BEGIN Given data

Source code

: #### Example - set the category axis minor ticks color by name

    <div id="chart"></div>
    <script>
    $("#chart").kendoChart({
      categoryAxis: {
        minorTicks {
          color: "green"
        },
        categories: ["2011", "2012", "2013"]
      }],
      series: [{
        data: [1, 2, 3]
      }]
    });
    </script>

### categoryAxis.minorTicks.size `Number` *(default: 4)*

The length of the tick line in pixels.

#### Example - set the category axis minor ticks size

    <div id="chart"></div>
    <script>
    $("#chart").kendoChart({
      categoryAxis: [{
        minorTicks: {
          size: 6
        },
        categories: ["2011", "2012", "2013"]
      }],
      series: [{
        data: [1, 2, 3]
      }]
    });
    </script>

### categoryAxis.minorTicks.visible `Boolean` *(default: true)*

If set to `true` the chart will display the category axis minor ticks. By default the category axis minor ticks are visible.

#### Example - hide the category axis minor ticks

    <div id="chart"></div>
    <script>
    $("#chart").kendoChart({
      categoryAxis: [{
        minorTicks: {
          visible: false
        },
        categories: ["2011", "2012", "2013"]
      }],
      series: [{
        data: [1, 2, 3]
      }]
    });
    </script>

END Given data

| Instructions for the task |
Retype every one of the records above character for character, keeping each line break and indentation unchanged.

| Response to the exercise |
Source code

: #### Example - set the category axis minor ticks color by name

    <div id="chart"></div>
    <script>
    $("#chart").kendoChart({
      categoryAxis: {
        minorTicks {
          color: "green"
        },
        categories: ["2011", "2012", "2013"]
      }],
      series: [{
        data: [1, 2, 3]
      }]
    });
    </script>

### categoryAxis.minorTicks.size `Number` *(default: 4)*

The length of the tick line in pixels.

#### Example - set the category axis minor ticks size

    <div id="chart"></div>
    <script>
    $("#chart").kendoChart({
      categoryAxis: [{
        minorTicks: {
          size: 6
        },
        categories: ["2011", "2012", "2013"]
      }],
      series: [{
        data: [1, 2, 3]
      }]
    });
    </script>

### categoryAxis.minorTicks.visible `Boolean` *(default: true)*

If set to `true` the chart will display the category axis minor ticks. By default the category axis minor ticks are visible.

#### Example - hide the category axis minor ticks

    <div id="chart"></div>
    <script>
    $("#chart").kendoChart({
      categoryAxis: [{
        minorTicks: {
          visible: false
        },
        categories: ["2011", "2012", "2013"]
      }],
      series: [{
        data: [1, 2, 3]
      }]
    });
    </script>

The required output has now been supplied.